There’s a lot at stake. And fear is at the center of it all. Madeleine L’Engle says, “It struck me that knowledge is always open to change; knowledge, not wisdom. If it is not open to change it is not knowledge, it is prejudice.” If it is not open to change, it is not knowledge; it is prejudice. Maya Angelou said, “Do the best you can until you know better; then when you know better, do better.”
This approach is not just for how we view creation and evolution. We use this as we navigate the realities of divorce; women preachers; slavery; and yes, even sexuality. As long as we read the Bible as an owner’s manual, we will forever miss the Truth within its pages. The Truth that God adores all that God has made; the Truth that our sin always comes from our desire to be gods instead of trust in the God who loves us; the Truth that God wants us to wrestle with all of this, and in doing so, we will leave with both a limp and a blessing; the Truth that the Messiah was more than a whipping boy for our bad behavior but instead showed us the length and depth of love by not retaliating but defeating death on our behalf; the Truth that heaven isn’t the reward and hell the punishment—but we’ll get to that next week.

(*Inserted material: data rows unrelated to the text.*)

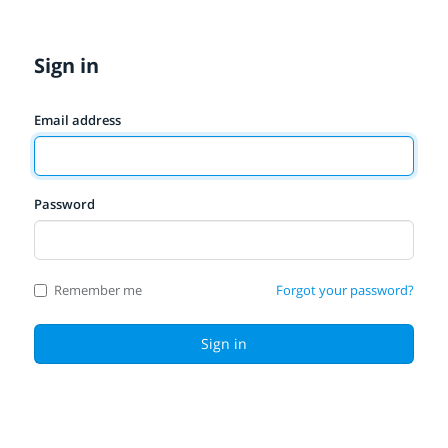
Sign in
Email address
Password
Remember me
Forgot your password?
Sign in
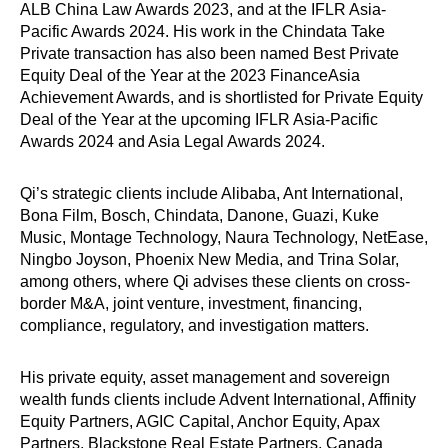
ALB China Law Awards 2023, and at the IFLR Asia-
Pacific Awards 2024. His work in the Chindata Take
Private transaction has also been named Best Private
Equity Deal of the Year at the 2023 FinanceAsia
Achievement Awards, and is shortlisted for Private Equity
Deal of the Year at the upcoming IFLR Asia-Pacific
Awards 2024 and Asia Legal Awards 2024.
Qi’s strategic clients include Alibaba, Ant International,
Bona Film, Bosch, Chindata, Danone, Guazi, Kuke
Music, Montage Technology, Naura Technology, NetEase,
Ningbo Joyson, Phoenix New Media, and Trina Solar,
among others, where Qi advises these clients on cross-
border M&A, joint venture, investment, financing,
compliance, regulatory, and investigation matters.
His private equity, asset management and sovereign
wealth funds clients include Advent International, Affinity
Equity Partners, AGIC Capital, Anchor Equity, Apax
Partners, Blackstone Real Estate Partners, Canada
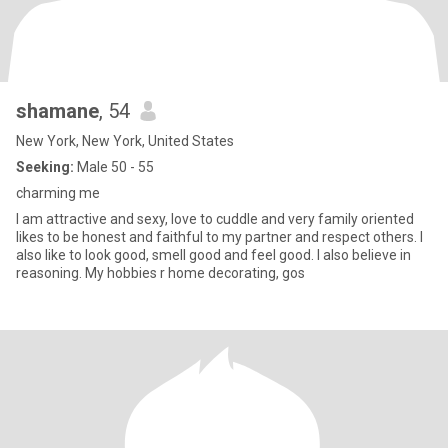
shamane
, 54
New York, New York, United States
Seeking:
Male 50 - 55
charming me
I am attractive and sexy, love to cuddle and very family oriented
likes to be honest and faithful to my partner and respect others. I
also like to look good, smell good and feel good. I also believe in
reasoning. My hobbies r home decorating, gos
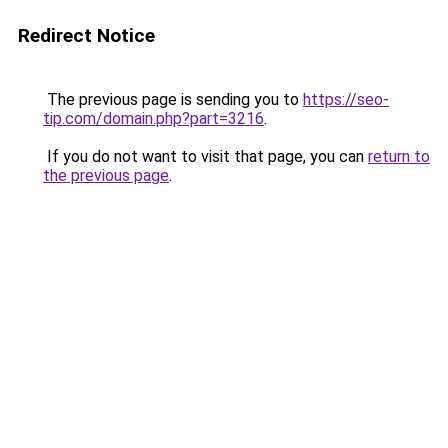
Redirect Notice
The previous page is sending you to
https://seo-
tip.com/domain.php?part=3216
.
If you do not want to visit that page, you can
return to
the previous page
.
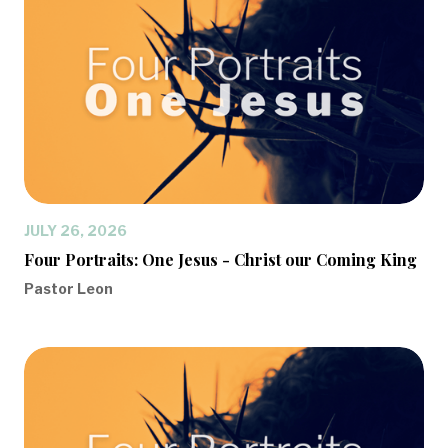
JULY 26, 2026
Four Portraits: One Jesus - Christ our Coming King
Pastor Leon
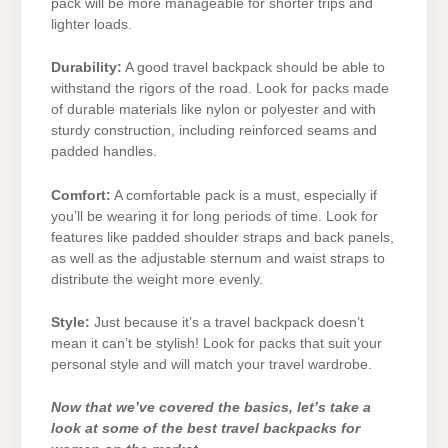
pack will be more manageable for shorter trips and
lighter loads.
Durability:
A good travel backpack should be able to
withstand the rigors of the road. Look for packs made
of durable materials like nylon or polyester and with
sturdy construction, including reinforced seams and
padded handles.
Comfort:
A comfortable pack is a must, especially if
you’ll be wearing it for long periods of time. Look for
features like padded shoulder straps and back panels,
as well as the adjustable sternum and waist straps to
distribute the weight more evenly.
Style:
Just because it’s a travel backpack doesn’t
mean it can’t be stylish! Look for packs that suit your
personal style and will match your travel wardrobe.
Now that we’ve covered the basics, let’s take a
look at some of the best travel backpacks for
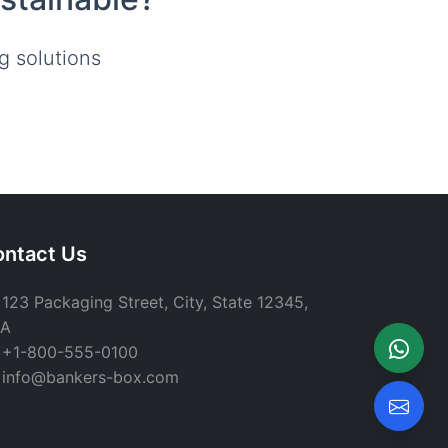
g solutions
ntact Us
123 Packaging Street, City, State 12345,
A
+1-800-555-0100
info@bankers-box.com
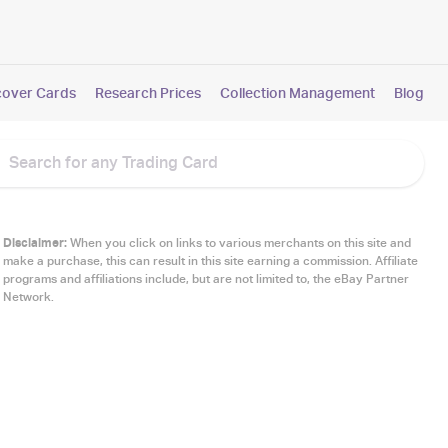
cover Cards
Research Prices
Collection Management
Blog
Disclaimer:
When you click on links to various merchants on this site and
make a purchase, this can result in this site earning a commission. Affiliate
programs and affiliations include, but are not limited to, the eBay Partner
Network.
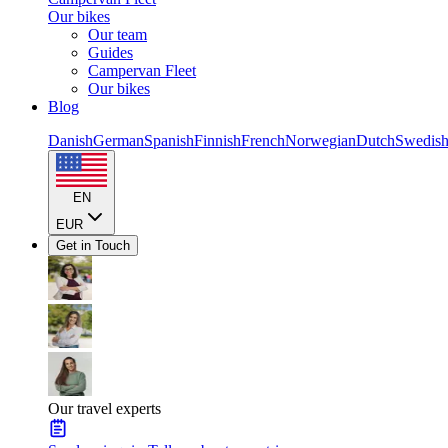
Our bikes
Our team
Guides
Campervan Fleet
Our bikes
Blog
Danish
German
Spanish
Finnish
French
Norwegian
Dutch
Swedis
EN
EUR
Get in Touch
Our travel experts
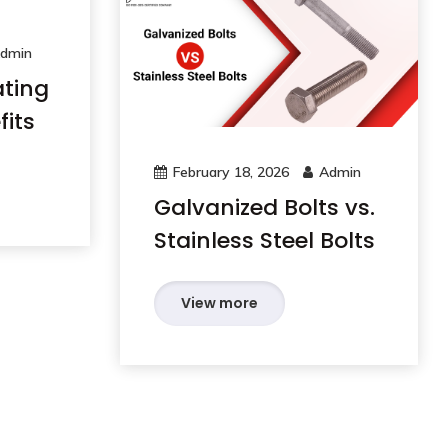
dmin
ating
its
February 18, 2026
Admin
Galvanized Bolts vs.
Stainless Steel Bolts
View more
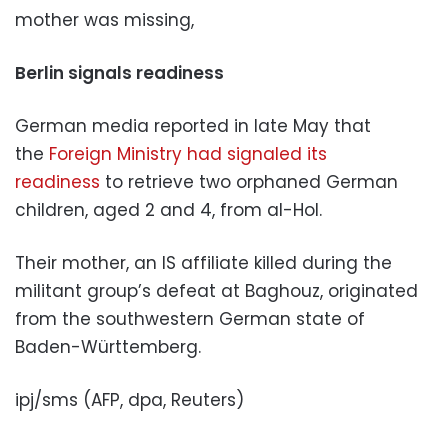
mother was missing,
Berlin signals readiness
German media reported in late May that
the
Foreign Ministry had signaled its
readiness
to retrieve two orphaned German
children, aged 2 and 4, from al-Hol.
Their mother, an IS affiliate killed during the
militant group’s defeat at Baghouz, originated
from the southwestern German state of
Baden-Württemberg.
ipj/sms (AFP, dpa, Reuters)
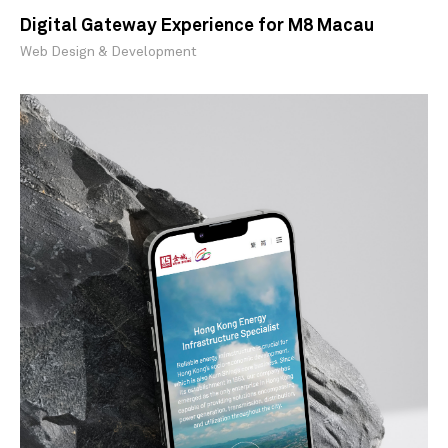
Digital Gateway Experience for M8 Macau
Web Design & Development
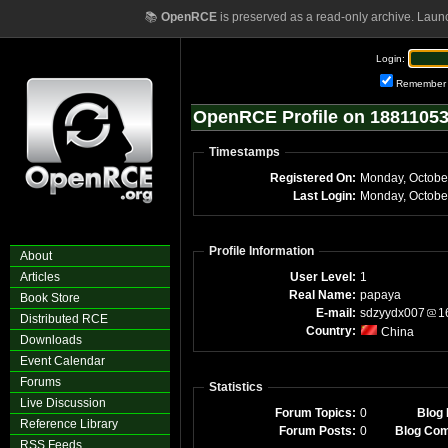
📚
OpenRCE
is preserved as a read-only archive. Laun
Login:
Remember
OpenRCE Profile on 1881105
Timestamps
Registered On:
Monday, Octobe
Last Login:
Monday, Octobe
Profile Information
About
Articles
User Level:
1
Real Name:
papaya
Book Store
E-mail:
sdzyydx007
1
Distributed RCE
Country:
China
Downloads
Event Calendar
Forums
Statistics
Live Discussion
Forum Topics:
0
Blog 
Reference Library
Forum Posts:
0
Blog Co
RSS Feeds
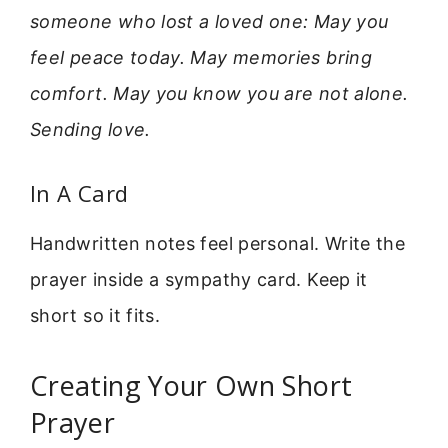
someone who lost a loved one: May you
feel peace today. May memories bring
comfort. May you know you are not alone.
Sending love.
In A Card
Handwritten notes feel personal. Write the
prayer inside a sympathy card. Keep it
short so it fits.
Creating Your Own Short
Prayer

Scripture is a living and breathing witness to a complicated relationship between God and God’s people. It was written by humans with an agenda, even while inspired by God. It is not inerrant. It contradicts itself just as my mom’s and my aunt’s recollections of a tornado have vastly different details. It is not scientifically accurate. Why should it be? Why should we expect it to be? That’s not what it’s for. It’s written to inspire, to challenge, to bring joy, to grapple with the hard questions of life. It’s written so that in reading it, we can see ourselves in its pages—just as often the antagonists as the heroes. It’s written to give us a perspective that challenges the stories of our cultures and the accepted truths of society—like ‘those who die with the most stuff wins.’
So, evolution doesn’t defy creation. The world can certainly be billions of years old—or even older. Dinosaurs obviously existed. As did so many other creatures not mentioned in holy pages and long gone from our own eyes. And these facts do not shake my faith in the Truth that God’s fingerprints are still all over the stars and the fossils and the movements of continents—and all over me and you and our lives together.